QUOTENAME(EmployeeID) AS [text()]
4) Then, since that leading comma (,) is not needed, he uses the STUFF command to strip it off. STUFF looks like this:
STUFF ( character_expression , start , length ,character_expression )
a) character_expression – the results of the query containing the FOR XML PATH(”) output
b) start – first character
c) length – how many characters to replace with what we’re “stuffing” in. In this case, a length of 1.
d) character_expression – an empty string, which is what’s’ “stuffed” into the first character expression, eliminating the comma.

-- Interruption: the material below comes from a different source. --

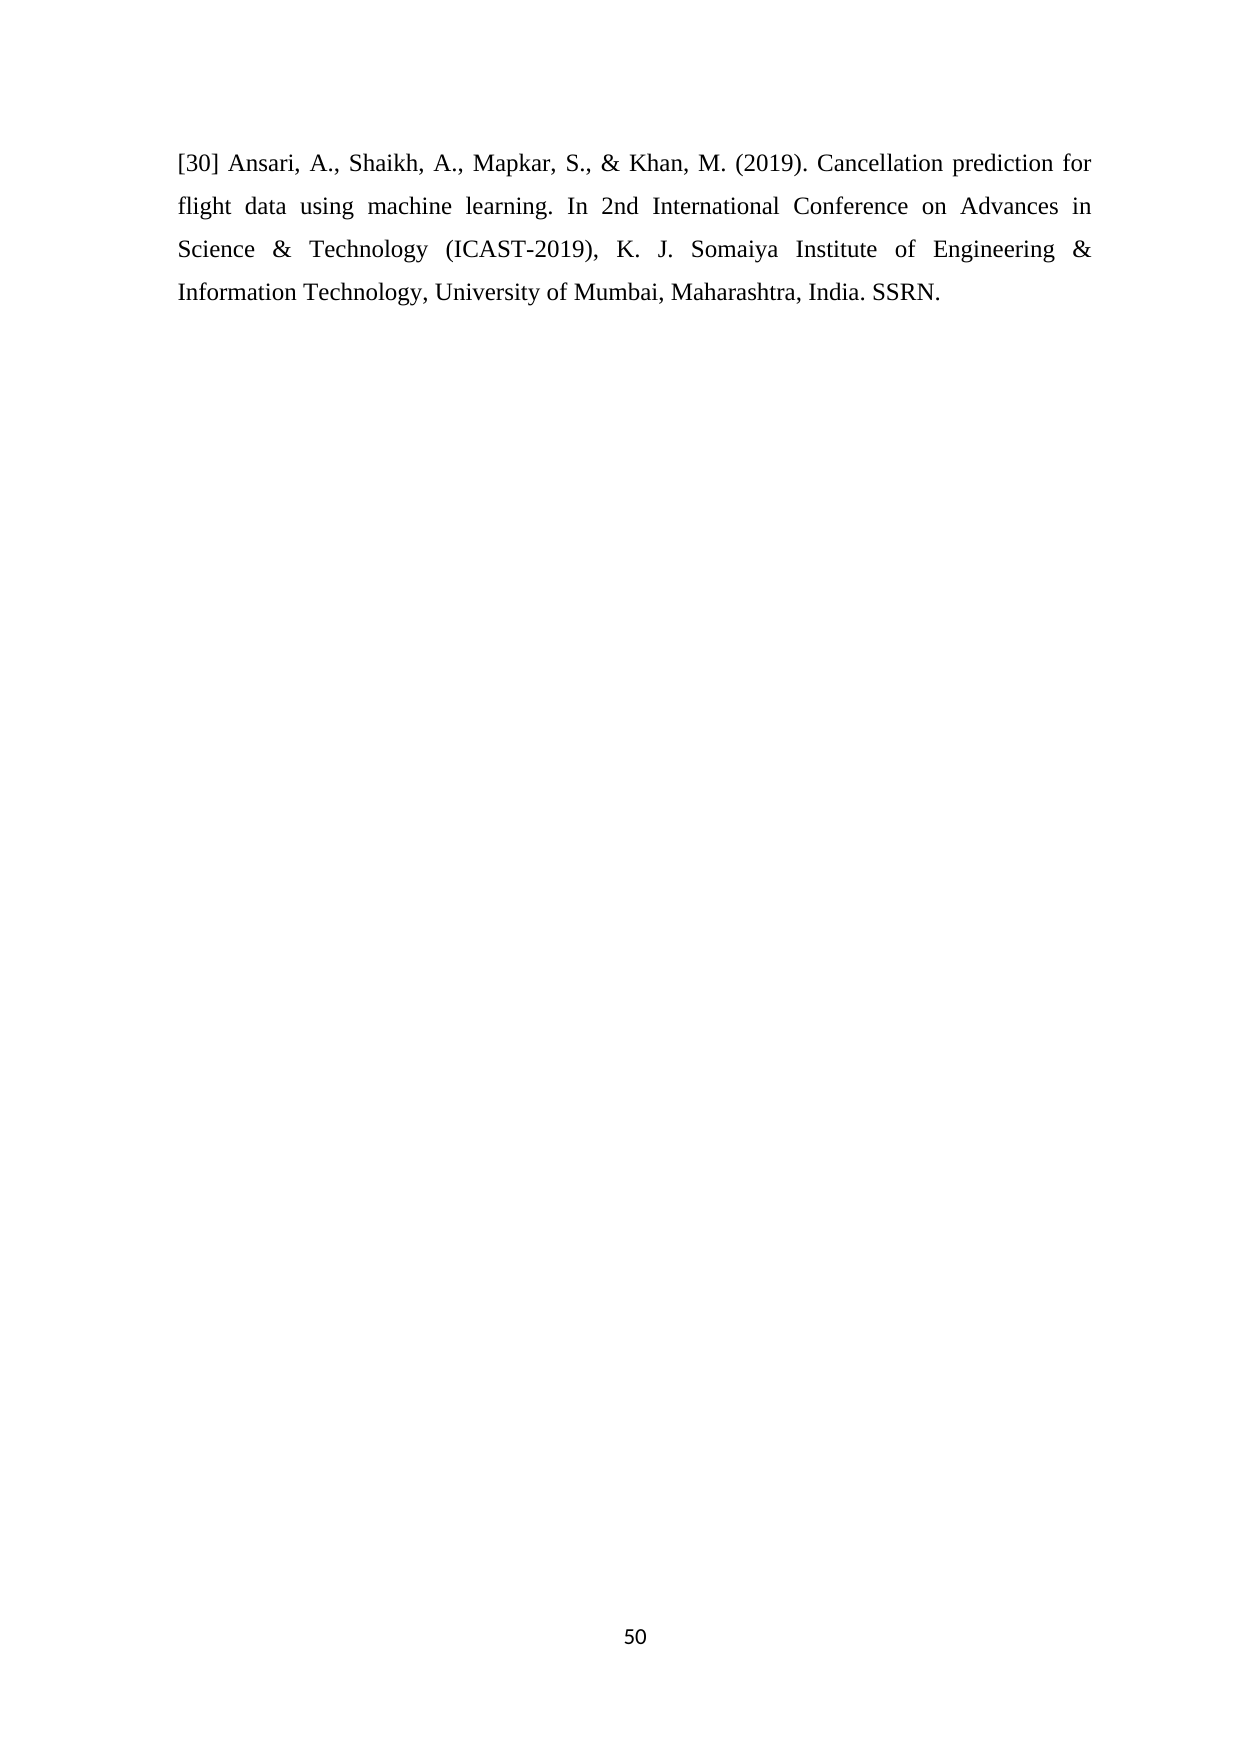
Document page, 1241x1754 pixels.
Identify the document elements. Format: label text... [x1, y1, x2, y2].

Try this to illustrate it much more simply:
SELECT STUFF(‘abcdef’, 1, 1, ”);
Your result is: ‘bcdef’. The empty string he specified basically replaces the first character which is the comma we don’t want. Seriously, I had to run the baby STUFF to understand it properly. The beauty of STUFF over SUBSTRING is that SUBSTRING requires you to tell the function the length of the resulting string, which would require a LEN function over the entire subquery to get it right. It saves you having to execute that bad boy more than once.
5) Finally, he just puts the PIVOT query into @sql, concatenating in @cols where he needs to, and then executes it.
This is his output:
So he didn’t do pretty column aliases, but the important data is the same. And just take a look at the execution plans. That’s where I do feel just a bit deflated. Mine is monstrous. His? TWO queries. TWO! But that’s not the point. The point is, I had a blast figuring out how to write my own dynamic PIVOT. I had even more fun dissecting Itzik Ben-Gan’s method. (Yeah, I know. I’m a dork.) And, you can bet your sweet bippy that I’ll be working to make sure that FOR XML PATH, STUFF, and QUOTENAME all become part of my T-SQL muscle memory.